Énoncé
D'après l'extrait ci-dessous, combien des sept aéroports de Tunisie sont fermés ?

Extrait
-=-=-=-=-

Votre position nous amène à évoquer la situation des entreprises publiques dont la majorité est déficitaire. Que faut-il faire ?
Nous avons à peu près 102 entreprises publiques avec 200 mille employés, au Maroc il existe 230 entreprises publiques avec un effectif de 129 mille personnes. En Tunisie on dépense annuellement plus de 1500 millions de dinars pour compenser le déficit de ces entreprises, ce n’est pas possible, il faut arrêter l’hémorragie. Prenant le cas du transport ou de la compagnie Tunisair. Sur sept aéroports en Tunisie, quatre sont fermés à cause du retard de la concrétisation de l’accord de l’Open Sky. Allez voir l’état de l’aéroport Tunis-Carthage qui est la première et dernière vitrine du pays. C’est un problème chronique d’administration, au sein de ces entreprises il n’existe aucune préoccupation pour sauvegarder la qualité des services, contrairement au secteur privé qui marque une forte compétition, alors quand on est en situation de monopole c’est totalement le contraire, c’est à prendre ou à laisser.
Au niveau des entreprises publiques il est clair que nous avons une mauvaise gestion. Les rapports de la Cour des Comptes n’ont de cesse de le signaler, mais malheureusement il n’y a pas de suivi, ni de décisions pour réformer. Le rapport annuel de la Cour des Comptes doit faire l’objet d’un intérêt majeur, d’un débat national et d’un suivi efficace.

Mais dans certains cas, on s’oppose à la privatisation du secteur public au nom de la paix sociale. N’est-ce-pas ?

-=-=-=-=-

Extraits de fiches
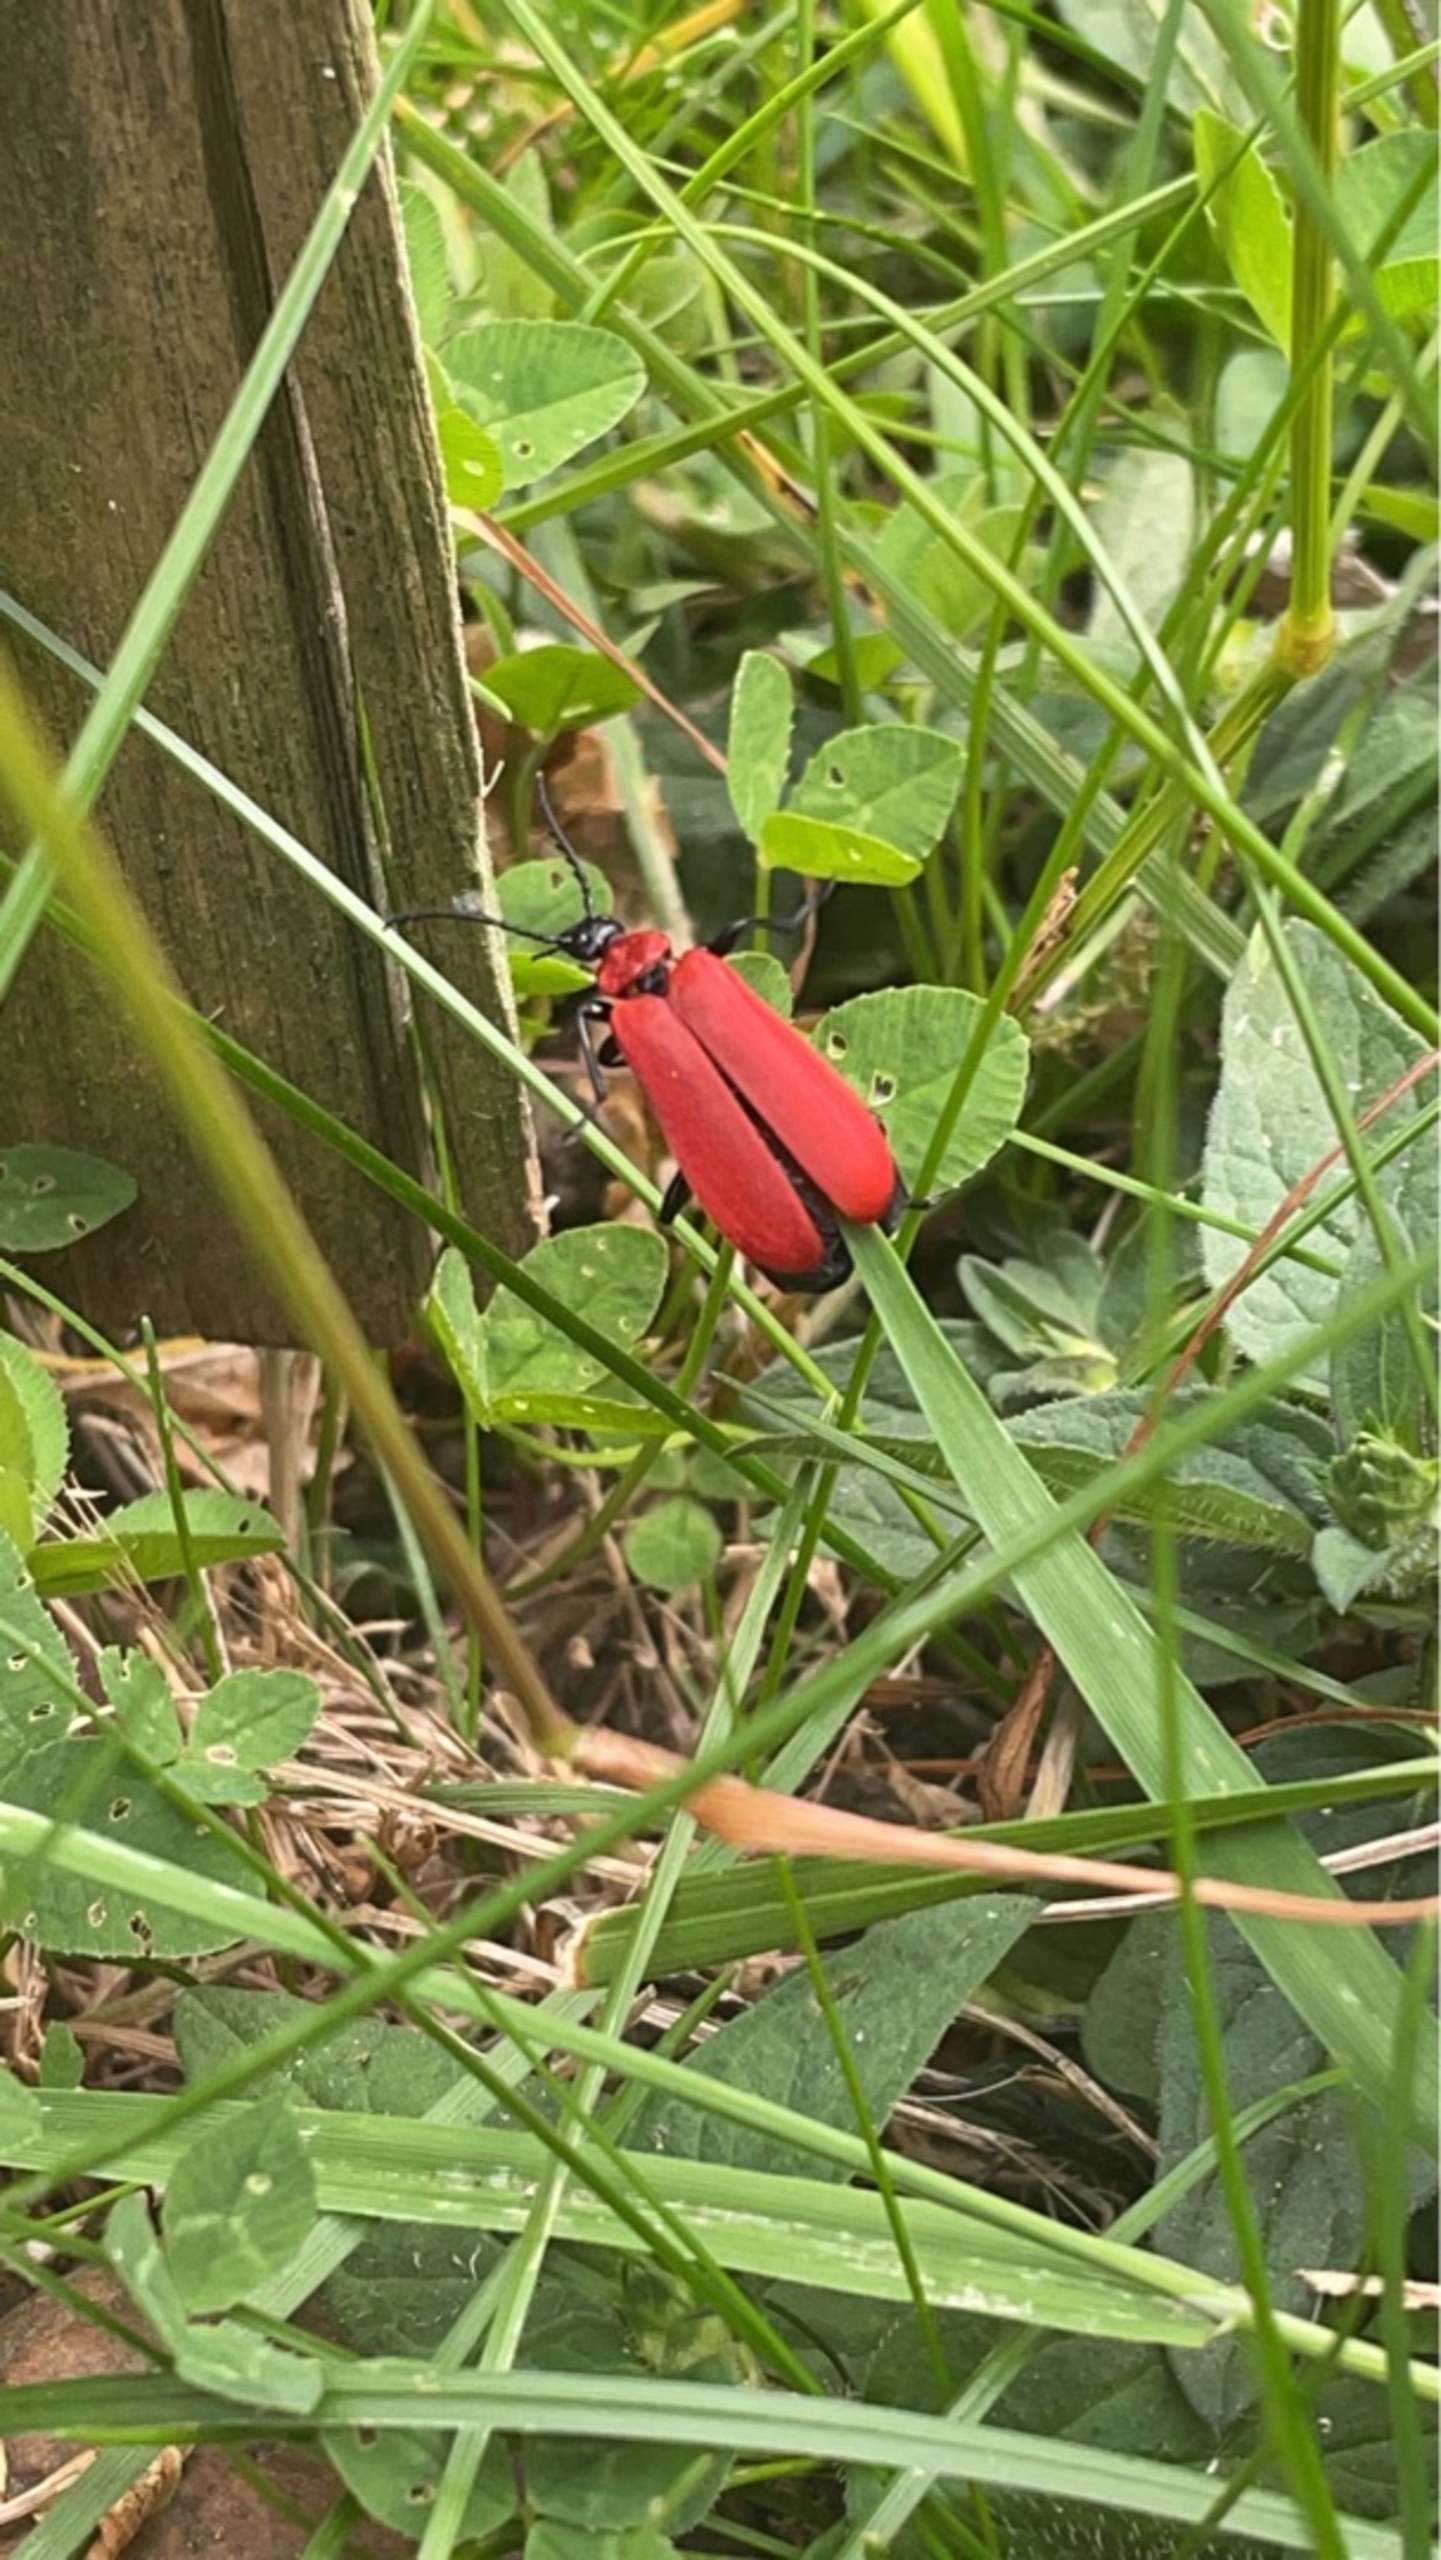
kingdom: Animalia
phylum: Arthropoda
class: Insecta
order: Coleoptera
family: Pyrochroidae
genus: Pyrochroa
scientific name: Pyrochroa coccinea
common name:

-=-=-=-=-

Solution
Quatre.